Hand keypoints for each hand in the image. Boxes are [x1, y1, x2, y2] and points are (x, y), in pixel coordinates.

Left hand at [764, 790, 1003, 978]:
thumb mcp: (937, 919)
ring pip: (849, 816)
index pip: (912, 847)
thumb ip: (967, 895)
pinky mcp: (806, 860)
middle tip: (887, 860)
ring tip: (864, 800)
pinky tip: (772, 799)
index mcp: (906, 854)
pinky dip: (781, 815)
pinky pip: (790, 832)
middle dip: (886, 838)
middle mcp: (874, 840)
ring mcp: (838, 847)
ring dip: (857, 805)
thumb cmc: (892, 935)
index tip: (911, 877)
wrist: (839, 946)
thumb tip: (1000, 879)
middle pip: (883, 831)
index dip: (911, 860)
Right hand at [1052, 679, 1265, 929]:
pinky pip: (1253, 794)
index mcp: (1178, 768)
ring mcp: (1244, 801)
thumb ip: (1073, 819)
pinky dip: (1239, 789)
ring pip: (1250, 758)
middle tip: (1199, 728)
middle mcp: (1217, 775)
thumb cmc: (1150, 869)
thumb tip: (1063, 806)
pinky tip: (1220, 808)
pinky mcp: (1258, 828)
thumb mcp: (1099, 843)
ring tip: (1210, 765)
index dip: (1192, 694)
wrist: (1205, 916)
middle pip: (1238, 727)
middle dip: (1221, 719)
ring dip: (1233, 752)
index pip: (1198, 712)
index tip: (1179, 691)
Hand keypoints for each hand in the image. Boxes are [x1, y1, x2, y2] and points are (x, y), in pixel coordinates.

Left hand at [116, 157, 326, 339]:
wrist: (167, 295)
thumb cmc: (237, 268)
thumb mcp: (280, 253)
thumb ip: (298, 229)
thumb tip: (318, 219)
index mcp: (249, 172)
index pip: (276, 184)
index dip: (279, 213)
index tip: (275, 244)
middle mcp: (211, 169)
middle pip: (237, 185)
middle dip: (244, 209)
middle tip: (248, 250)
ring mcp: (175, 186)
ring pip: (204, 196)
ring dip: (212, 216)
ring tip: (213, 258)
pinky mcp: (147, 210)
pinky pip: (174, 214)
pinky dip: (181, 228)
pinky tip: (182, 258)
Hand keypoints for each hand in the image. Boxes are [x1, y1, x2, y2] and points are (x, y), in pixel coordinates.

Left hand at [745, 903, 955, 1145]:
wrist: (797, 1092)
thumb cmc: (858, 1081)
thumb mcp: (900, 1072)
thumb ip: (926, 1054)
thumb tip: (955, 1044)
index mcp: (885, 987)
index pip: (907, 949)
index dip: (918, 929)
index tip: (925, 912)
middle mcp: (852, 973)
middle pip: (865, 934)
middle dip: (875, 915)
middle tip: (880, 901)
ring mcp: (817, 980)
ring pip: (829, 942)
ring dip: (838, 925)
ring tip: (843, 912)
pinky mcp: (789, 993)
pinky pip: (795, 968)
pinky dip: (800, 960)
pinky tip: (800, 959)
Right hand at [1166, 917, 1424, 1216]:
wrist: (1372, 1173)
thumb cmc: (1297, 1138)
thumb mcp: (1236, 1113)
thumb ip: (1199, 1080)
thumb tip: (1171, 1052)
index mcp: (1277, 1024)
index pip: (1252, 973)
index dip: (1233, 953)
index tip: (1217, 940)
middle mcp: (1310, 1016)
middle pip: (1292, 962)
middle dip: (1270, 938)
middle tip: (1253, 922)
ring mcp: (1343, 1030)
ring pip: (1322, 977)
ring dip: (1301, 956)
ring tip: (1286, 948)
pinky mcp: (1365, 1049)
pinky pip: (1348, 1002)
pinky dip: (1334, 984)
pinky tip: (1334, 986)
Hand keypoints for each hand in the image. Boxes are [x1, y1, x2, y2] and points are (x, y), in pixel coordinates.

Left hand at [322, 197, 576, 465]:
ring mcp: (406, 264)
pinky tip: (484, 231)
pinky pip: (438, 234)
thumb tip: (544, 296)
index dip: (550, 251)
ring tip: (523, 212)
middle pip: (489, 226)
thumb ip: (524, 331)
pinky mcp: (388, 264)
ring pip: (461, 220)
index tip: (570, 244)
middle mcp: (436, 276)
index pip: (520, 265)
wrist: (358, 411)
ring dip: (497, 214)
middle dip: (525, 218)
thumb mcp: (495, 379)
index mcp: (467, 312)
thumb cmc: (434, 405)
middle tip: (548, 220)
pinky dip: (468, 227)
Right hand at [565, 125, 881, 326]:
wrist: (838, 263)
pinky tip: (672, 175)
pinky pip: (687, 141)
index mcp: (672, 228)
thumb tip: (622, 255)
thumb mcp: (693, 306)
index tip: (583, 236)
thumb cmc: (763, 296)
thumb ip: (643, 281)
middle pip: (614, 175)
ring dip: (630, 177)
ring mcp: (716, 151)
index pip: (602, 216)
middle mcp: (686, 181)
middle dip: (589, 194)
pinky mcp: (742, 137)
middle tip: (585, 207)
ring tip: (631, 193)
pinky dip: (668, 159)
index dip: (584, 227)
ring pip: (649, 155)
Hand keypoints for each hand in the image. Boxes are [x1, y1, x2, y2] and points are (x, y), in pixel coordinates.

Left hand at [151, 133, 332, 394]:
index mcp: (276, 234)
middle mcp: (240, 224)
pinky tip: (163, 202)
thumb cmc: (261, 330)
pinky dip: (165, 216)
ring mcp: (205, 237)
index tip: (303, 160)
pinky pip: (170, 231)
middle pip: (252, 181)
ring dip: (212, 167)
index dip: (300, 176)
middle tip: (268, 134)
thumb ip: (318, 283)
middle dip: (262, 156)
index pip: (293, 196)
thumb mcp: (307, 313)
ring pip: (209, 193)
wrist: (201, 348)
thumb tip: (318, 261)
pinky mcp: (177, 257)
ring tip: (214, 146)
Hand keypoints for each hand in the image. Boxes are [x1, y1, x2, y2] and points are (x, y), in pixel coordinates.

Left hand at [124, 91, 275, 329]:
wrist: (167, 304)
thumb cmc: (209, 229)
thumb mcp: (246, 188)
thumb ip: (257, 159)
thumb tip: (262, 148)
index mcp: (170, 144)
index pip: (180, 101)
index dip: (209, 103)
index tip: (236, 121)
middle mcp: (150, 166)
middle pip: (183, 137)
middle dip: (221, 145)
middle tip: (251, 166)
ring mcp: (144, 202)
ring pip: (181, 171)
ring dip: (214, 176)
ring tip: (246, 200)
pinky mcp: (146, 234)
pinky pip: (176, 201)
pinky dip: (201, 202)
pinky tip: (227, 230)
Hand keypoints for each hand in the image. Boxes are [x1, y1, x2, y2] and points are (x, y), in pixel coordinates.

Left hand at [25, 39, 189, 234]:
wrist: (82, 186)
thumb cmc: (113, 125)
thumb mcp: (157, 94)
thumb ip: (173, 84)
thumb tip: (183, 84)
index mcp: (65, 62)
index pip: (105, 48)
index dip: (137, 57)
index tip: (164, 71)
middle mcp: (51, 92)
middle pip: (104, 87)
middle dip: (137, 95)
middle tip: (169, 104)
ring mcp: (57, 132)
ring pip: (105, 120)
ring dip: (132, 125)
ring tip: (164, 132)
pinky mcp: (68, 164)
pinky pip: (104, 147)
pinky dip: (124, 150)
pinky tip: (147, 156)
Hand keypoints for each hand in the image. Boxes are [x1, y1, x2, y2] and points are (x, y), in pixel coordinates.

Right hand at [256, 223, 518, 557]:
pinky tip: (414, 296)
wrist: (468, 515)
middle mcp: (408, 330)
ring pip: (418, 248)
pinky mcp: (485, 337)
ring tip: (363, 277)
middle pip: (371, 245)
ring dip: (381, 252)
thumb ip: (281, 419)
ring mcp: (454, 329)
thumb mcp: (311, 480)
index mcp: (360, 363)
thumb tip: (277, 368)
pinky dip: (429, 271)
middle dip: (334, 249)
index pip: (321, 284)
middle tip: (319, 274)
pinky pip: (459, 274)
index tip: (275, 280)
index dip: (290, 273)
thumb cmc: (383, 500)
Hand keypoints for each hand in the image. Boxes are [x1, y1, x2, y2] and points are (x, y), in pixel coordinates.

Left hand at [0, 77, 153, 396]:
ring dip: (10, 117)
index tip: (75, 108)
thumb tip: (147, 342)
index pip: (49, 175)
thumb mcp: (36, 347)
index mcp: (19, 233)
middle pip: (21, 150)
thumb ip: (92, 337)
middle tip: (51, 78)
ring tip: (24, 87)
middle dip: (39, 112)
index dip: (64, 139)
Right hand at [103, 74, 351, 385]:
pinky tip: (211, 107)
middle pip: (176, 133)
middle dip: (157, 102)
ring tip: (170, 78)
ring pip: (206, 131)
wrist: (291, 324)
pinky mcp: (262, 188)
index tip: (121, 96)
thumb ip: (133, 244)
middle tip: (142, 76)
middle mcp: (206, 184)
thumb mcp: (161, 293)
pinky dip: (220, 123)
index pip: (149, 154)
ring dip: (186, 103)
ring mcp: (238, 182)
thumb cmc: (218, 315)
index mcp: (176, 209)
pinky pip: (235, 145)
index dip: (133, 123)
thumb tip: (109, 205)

◆ **PROBLEM TO SOLVE**
Where a line of the records above holds the word "Right", copy that line.

◆ **FINAL ANSWER**
Right hand at [1052, 679, 1265, 929]:
Right hand at [1166, 917, 1424, 1216]:
Right hand at [565, 125, 881, 326]:
Right hand at [256, 223, 518, 557]:
Right hand at [103, 74, 351, 385]:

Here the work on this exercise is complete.